TASK PROMPT: A word-for-word copy of the data, with no images, is the required answer.

Plain-text document sources:
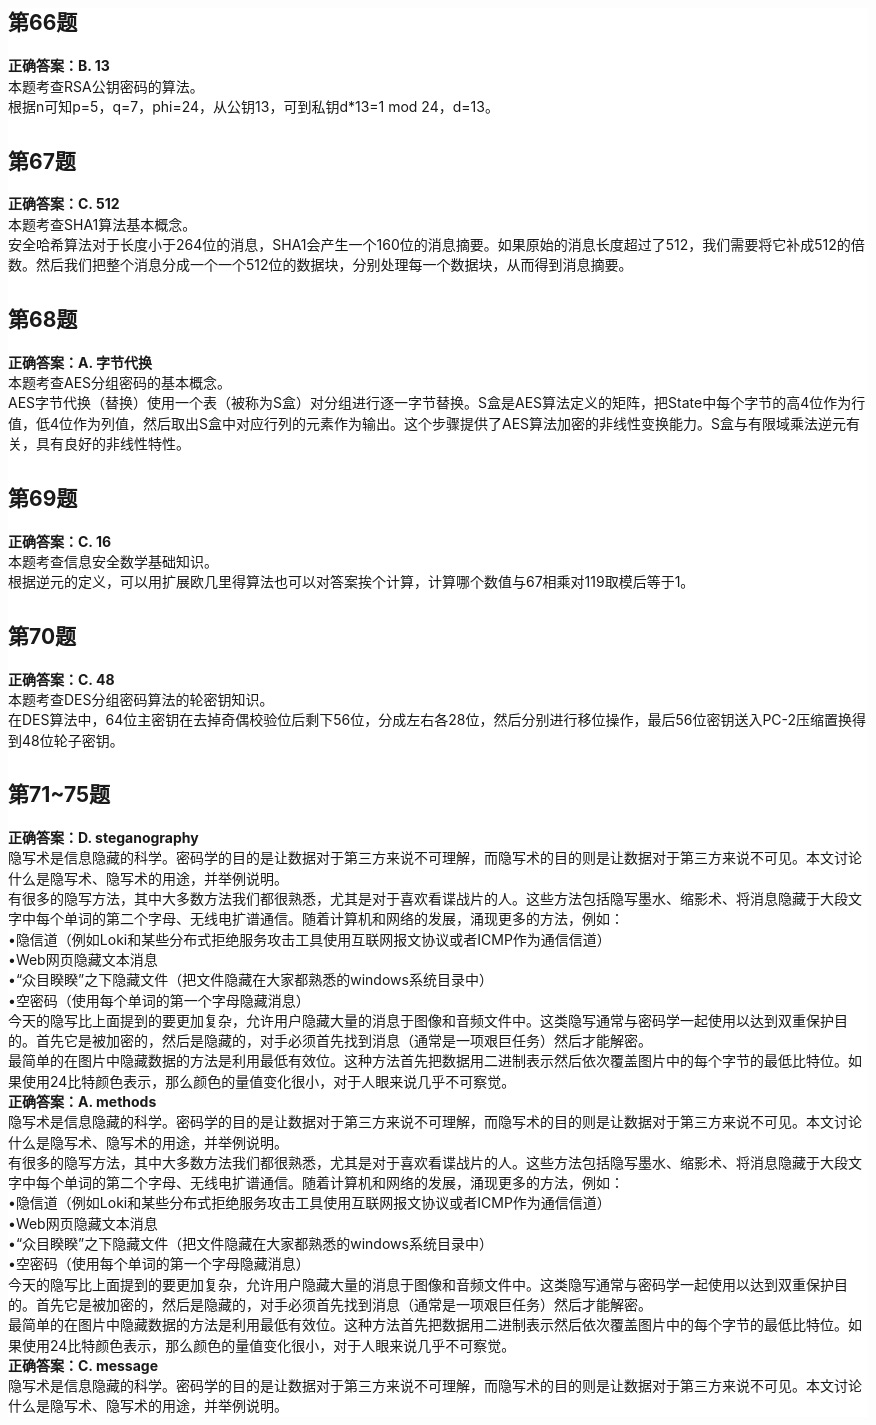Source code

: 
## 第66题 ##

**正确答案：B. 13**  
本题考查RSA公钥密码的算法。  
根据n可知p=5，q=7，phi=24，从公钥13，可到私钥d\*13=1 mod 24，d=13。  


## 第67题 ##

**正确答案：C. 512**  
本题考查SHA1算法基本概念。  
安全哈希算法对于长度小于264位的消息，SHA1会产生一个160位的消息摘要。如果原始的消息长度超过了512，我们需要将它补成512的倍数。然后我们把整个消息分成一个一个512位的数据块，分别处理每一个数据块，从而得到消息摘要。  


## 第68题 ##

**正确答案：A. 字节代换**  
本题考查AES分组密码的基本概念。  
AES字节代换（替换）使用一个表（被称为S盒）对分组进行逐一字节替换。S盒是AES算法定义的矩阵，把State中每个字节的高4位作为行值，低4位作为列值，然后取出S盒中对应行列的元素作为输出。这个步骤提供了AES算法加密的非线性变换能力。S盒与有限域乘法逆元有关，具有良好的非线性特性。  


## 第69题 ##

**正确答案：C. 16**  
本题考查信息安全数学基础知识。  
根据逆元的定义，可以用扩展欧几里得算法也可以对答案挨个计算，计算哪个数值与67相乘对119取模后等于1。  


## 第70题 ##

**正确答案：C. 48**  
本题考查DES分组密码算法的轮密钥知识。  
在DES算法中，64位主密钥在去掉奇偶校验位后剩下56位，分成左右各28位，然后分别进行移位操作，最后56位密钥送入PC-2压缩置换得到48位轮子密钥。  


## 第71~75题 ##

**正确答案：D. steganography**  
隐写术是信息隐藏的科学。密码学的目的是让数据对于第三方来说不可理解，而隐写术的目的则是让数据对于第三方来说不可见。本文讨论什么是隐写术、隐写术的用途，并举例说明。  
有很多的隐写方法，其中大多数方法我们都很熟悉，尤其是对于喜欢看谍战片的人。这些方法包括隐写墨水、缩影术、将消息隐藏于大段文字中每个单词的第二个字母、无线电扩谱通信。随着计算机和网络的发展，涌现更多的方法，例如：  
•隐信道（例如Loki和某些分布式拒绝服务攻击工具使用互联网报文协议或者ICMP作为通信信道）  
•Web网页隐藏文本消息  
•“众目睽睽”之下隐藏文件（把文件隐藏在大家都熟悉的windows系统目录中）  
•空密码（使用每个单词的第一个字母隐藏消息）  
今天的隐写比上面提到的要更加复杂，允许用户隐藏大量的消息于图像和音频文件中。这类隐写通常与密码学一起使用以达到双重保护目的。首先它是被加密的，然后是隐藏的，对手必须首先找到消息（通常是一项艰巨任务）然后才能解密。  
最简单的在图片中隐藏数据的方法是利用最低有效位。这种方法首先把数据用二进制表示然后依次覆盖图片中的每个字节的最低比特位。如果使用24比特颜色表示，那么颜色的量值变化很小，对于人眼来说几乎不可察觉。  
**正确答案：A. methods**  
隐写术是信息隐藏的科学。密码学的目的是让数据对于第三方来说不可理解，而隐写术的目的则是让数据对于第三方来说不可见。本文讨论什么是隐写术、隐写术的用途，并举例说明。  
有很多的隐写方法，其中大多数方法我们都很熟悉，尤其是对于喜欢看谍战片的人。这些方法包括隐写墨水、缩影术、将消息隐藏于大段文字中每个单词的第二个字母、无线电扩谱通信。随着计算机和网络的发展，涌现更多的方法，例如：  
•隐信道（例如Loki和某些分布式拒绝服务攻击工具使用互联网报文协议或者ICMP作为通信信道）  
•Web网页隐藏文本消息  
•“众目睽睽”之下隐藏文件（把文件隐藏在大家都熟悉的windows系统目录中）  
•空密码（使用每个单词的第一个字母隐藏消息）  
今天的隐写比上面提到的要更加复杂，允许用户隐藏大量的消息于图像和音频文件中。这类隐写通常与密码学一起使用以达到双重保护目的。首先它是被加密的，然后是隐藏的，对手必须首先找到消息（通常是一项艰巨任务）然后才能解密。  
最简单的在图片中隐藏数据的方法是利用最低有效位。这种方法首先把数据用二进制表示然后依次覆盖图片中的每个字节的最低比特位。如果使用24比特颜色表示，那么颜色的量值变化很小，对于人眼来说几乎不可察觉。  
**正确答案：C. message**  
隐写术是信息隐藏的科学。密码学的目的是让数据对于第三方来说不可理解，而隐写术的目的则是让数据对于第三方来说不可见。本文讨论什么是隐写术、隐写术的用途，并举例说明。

ANSWER SECTION:
Source code

: 
## 第66题 ##

**正确答案：B. 13**  
本题考查RSA公钥密码的算法。  
根据n可知p=5，q=7，phi=24，从公钥13，可到私钥d\*13=1 mod 24，d=13。  


## 第67题 ##

**正确答案：C. 512**  
本题考查SHA1算法基本概念。  
安全哈希算法对于长度小于264位的消息，SHA1会产生一个160位的消息摘要。如果原始的消息长度超过了512，我们需要将它补成512的倍数。然后我们把整个消息分成一个一个512位的数据块，分别处理每一个数据块，从而得到消息摘要。  


## 第68题 ##

**正确答案：A. 字节代换**  
本题考查AES分组密码的基本概念。  
AES字节代换（替换）使用一个表（被称为S盒）对分组进行逐一字节替换。S盒是AES算法定义的矩阵，把State中每个字节的高4位作为行值，低4位作为列值，然后取出S盒中对应行列的元素作为输出。这个步骤提供了AES算法加密的非线性变换能力。S盒与有限域乘法逆元有关，具有良好的非线性特性。  


## 第69题 ##

**正确答案：C. 16**  
本题考查信息安全数学基础知识。  
根据逆元的定义，可以用扩展欧几里得算法也可以对答案挨个计算，计算哪个数值与67相乘对119取模后等于1。  


## 第70题 ##

**正确答案：C. 48**  
本题考查DES分组密码算法的轮密钥知识。  
在DES算法中，64位主密钥在去掉奇偶校验位后剩下56位，分成左右各28位，然后分别进行移位操作，最后56位密钥送入PC-2压缩置换得到48位轮子密钥。  


## 第71~75题 ##

**正确答案：D. steganography**  
隐写术是信息隐藏的科学。密码学的目的是让数据对于第三方来说不可理解，而隐写术的目的则是让数据对于第三方来说不可见。本文讨论什么是隐写术、隐写术的用途，并举例说明。  
有很多的隐写方法，其中大多数方法我们都很熟悉，尤其是对于喜欢看谍战片的人。这些方法包括隐写墨水、缩影术、将消息隐藏于大段文字中每个单词的第二个字母、无线电扩谱通信。随着计算机和网络的发展，涌现更多的方法，例如：  
•隐信道（例如Loki和某些分布式拒绝服务攻击工具使用互联网报文协议或者ICMP作为通信信道）  
•Web网页隐藏文本消息  
•“众目睽睽”之下隐藏文件（把文件隐藏在大家都熟悉的windows系统目录中）  
•空密码（使用每个单词的第一个字母隐藏消息）  
今天的隐写比上面提到的要更加复杂，允许用户隐藏大量的消息于图像和音频文件中。这类隐写通常与密码学一起使用以达到双重保护目的。首先它是被加密的，然后是隐藏的，对手必须首先找到消息（通常是一项艰巨任务）然后才能解密。  
最简单的在图片中隐藏数据的方法是利用最低有效位。这种方法首先把数据用二进制表示然后依次覆盖图片中的每个字节的最低比特位。如果使用24比特颜色表示，那么颜色的量值变化很小，对于人眼来说几乎不可察觉。  
**正确答案：A. methods**  
隐写术是信息隐藏的科学。密码学的目的是让数据对于第三方来说不可理解，而隐写术的目的则是让数据对于第三方来说不可见。本文讨论什么是隐写术、隐写术的用途，并举例说明。  
有很多的隐写方法，其中大多数方法我们都很熟悉，尤其是对于喜欢看谍战片的人。这些方法包括隐写墨水、缩影术、将消息隐藏于大段文字中每个单词的第二个字母、无线电扩谱通信。随着计算机和网络的发展，涌现更多的方法，例如：  
•隐信道（例如Loki和某些分布式拒绝服务攻击工具使用互联网报文协议或者ICMP作为通信信道）  
•Web网页隐藏文本消息  
•“众目睽睽”之下隐藏文件（把文件隐藏在大家都熟悉的windows系统目录中）  
•空密码（使用每个单词的第一个字母隐藏消息）  
今天的隐写比上面提到的要更加复杂，允许用户隐藏大量的消息于图像和音频文件中。这类隐写通常与密码学一起使用以达到双重保护目的。首先它是被加密的，然后是隐藏的，对手必须首先找到消息（通常是一项艰巨任务）然后才能解密。  
最简单的在图片中隐藏数据的方法是利用最低有效位。这种方法首先把数据用二进制表示然后依次覆盖图片中的每个字节的最低比特位。如果使用24比特颜色表示，那么颜色的量值变化很小，对于人眼来说几乎不可察觉。  
**正确答案：C. message**  
隐写术是信息隐藏的科学。密码学的目的是让数据对于第三方来说不可理解，而隐写术的目的则是让数据对于第三方来说不可见。本文讨论什么是隐写术、隐写术的用途，并举例说明。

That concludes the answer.